With the free schools ranked outstanding including the Canary Wharf College in Tower Hamlets and the All Saints Junior School, this success can’t be explained away with spurious claims that these are schools for the wealthy, the "vanity projects" of "yummy-mummies" that the Labour MP Tristram Hunt predicted. In fact, the opposite is true. The 24 schools inspected were primarily concentrated in deprived areas, with half residing in the most deprived 30 per cent of communities. These schools are bringing high standards to areas where traditionally pupils have been let down.

It isn’t just free schools which come out well from the latest round of inspections, either. The gap between local authority maintained schools and convertor academies is even more impressive, with a 24 percentage point difference in the proportion of schools rated good or outstanding.

These successes are confirmed in the results academies and free schools have been achieving. In 2011/12 the percentage of academy and free school students achieving 5 GCSEs A*-C including Maths and English was 5.1 percentage points higher than for students of Local Authority maintained mainstream schools. Similarly pupils at academies and free schools were 5.9 percentage points more likely to achieve the English Baccalaureate of core academic subjects.
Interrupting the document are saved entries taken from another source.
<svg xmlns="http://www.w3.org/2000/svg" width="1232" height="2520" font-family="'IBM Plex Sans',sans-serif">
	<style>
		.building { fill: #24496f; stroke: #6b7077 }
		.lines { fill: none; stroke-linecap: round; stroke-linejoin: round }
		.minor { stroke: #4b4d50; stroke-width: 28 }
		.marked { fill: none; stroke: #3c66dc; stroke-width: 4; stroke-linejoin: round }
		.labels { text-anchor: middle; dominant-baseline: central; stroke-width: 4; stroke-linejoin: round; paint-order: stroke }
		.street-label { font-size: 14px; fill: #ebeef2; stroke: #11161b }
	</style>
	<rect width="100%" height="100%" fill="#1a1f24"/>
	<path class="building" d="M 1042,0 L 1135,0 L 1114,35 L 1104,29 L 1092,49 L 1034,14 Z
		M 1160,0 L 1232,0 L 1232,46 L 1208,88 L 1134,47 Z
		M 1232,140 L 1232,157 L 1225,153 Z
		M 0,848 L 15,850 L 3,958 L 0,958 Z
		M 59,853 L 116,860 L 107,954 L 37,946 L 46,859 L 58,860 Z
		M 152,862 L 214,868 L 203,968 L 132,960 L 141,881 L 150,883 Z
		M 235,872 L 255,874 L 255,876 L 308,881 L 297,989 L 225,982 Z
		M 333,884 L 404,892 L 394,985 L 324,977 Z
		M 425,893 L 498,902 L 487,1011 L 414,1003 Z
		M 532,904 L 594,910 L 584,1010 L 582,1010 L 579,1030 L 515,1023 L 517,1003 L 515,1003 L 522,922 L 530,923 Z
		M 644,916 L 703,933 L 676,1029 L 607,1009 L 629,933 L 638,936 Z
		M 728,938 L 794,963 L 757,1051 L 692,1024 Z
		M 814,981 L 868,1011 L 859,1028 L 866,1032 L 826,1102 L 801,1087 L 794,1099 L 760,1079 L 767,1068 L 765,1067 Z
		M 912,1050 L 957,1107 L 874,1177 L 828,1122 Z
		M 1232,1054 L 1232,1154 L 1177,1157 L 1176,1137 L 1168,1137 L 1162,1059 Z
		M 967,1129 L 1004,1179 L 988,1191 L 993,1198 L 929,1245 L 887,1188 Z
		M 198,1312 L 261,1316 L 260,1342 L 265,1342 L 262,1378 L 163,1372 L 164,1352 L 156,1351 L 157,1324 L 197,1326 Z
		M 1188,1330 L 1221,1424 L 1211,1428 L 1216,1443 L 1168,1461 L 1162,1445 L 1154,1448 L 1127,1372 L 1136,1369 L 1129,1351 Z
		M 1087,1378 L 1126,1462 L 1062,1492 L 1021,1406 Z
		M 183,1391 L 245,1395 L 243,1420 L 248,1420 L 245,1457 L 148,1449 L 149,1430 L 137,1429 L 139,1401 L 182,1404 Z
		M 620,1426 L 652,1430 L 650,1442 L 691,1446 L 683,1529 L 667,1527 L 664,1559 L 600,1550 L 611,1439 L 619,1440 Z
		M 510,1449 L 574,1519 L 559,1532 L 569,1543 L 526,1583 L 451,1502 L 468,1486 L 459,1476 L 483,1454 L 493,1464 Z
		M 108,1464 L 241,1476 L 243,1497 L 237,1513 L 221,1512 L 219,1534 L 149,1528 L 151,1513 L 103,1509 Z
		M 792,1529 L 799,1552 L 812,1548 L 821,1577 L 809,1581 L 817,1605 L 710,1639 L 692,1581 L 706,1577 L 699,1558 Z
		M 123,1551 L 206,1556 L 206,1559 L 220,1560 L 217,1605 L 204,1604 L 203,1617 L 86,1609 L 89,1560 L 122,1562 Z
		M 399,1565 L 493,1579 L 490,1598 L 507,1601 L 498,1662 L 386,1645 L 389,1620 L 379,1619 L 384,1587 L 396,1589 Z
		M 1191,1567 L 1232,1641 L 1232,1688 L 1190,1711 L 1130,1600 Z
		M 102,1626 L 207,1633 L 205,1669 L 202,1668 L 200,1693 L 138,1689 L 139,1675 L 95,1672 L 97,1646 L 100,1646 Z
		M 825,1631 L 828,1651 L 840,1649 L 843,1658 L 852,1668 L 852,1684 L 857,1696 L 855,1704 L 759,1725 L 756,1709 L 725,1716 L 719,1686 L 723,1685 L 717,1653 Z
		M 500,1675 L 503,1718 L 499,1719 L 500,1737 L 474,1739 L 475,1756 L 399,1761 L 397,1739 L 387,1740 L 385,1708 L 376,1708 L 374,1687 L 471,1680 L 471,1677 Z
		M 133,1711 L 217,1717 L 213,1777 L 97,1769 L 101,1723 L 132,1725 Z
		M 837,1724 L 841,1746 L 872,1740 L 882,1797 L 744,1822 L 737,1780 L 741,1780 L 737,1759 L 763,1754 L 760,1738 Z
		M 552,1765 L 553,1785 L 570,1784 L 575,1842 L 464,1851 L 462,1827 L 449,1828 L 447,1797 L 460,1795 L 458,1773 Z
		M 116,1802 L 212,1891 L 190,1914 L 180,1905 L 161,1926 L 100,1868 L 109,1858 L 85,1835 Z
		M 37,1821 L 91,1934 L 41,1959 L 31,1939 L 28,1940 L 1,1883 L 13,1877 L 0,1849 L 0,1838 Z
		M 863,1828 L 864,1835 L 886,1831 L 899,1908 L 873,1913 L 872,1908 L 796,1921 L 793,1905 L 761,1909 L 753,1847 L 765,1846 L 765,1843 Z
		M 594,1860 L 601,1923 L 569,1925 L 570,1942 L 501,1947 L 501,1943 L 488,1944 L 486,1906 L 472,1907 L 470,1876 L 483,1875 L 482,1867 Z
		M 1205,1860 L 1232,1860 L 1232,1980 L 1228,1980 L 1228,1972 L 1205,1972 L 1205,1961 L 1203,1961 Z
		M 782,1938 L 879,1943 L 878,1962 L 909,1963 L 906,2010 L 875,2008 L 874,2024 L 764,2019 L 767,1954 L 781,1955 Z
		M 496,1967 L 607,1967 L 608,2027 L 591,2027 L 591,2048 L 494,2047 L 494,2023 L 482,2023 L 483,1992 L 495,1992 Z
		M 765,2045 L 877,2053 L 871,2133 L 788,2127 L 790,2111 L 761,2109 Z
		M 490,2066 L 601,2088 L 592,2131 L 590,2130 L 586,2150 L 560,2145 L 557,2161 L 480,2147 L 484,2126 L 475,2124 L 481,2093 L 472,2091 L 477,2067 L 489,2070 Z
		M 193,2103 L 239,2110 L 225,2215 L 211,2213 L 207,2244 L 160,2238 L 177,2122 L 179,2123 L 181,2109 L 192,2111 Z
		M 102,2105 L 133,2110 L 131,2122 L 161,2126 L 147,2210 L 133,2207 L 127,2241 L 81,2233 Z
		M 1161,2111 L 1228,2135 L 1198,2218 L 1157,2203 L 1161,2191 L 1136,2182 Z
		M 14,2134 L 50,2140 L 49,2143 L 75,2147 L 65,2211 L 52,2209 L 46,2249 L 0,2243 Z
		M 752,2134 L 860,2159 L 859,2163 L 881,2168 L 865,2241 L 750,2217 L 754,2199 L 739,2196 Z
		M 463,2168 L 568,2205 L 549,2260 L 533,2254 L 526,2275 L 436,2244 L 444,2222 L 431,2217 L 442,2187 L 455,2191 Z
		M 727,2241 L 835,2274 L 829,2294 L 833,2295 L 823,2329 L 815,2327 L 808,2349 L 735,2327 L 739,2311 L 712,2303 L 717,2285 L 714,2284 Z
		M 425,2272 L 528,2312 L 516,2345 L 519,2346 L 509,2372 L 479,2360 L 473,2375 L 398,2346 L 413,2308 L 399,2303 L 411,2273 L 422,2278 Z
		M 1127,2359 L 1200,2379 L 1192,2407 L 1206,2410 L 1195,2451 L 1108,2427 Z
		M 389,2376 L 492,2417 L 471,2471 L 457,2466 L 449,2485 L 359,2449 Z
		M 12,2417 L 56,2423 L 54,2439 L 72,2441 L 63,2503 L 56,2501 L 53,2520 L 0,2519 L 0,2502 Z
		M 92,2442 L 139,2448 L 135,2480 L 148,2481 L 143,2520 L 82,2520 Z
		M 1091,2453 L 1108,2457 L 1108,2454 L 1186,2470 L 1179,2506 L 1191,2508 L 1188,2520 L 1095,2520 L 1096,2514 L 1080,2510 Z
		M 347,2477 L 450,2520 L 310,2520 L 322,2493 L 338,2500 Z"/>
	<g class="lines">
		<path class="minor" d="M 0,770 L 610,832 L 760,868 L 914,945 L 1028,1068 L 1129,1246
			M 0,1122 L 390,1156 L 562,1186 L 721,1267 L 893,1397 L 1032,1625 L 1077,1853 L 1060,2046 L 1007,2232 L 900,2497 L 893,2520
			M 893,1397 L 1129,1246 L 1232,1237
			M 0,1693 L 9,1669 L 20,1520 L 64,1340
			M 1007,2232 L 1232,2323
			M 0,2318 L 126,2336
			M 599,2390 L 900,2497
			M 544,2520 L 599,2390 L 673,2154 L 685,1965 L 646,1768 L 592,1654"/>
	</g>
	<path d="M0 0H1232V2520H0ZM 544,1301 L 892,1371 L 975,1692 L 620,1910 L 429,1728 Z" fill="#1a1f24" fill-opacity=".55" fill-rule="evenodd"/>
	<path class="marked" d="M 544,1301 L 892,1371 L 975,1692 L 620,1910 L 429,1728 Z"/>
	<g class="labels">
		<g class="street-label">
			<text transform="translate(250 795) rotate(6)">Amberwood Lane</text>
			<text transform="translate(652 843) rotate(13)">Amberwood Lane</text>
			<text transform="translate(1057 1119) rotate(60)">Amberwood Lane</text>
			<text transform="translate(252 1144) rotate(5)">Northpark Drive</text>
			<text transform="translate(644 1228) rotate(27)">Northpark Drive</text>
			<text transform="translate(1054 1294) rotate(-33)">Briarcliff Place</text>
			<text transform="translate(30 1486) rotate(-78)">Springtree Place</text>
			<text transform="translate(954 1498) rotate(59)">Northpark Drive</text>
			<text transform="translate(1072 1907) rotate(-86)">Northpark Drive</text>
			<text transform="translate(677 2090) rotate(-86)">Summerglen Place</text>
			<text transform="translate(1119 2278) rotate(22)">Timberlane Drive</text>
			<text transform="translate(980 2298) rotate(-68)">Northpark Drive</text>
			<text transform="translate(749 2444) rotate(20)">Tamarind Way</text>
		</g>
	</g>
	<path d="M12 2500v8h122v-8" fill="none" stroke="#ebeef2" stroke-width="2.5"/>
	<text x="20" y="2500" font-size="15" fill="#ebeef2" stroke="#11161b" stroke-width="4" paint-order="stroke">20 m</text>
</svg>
With so much evidence of success it is all the more staggering that Mr Twigg continues to accuse Gove of ignoring reality, whilst himself insisting that academies and free schools don’t work. When it comes to ignoring evidence Mr Twigg is more guilty than most.  

Of course the letter wasn’t wrong about everything. As it said, we do need evidence based policy, high quality teaching, and freedoms that raise standards. It’s just astonishing that, in spite of these fine aims, Stephen Twigg has found himself defending a model against which more and more evidence is piling up. Perhaps if he paid a little more attention to the facts, even if this meant a little less time for shark films, he’d realise just how important free schools and academies are to the communities in which they’re based. He’d see that they’re using their freedoms to innovate and raise standards in some of the most deprived communities in the country. Perhaps then he’d change his tune.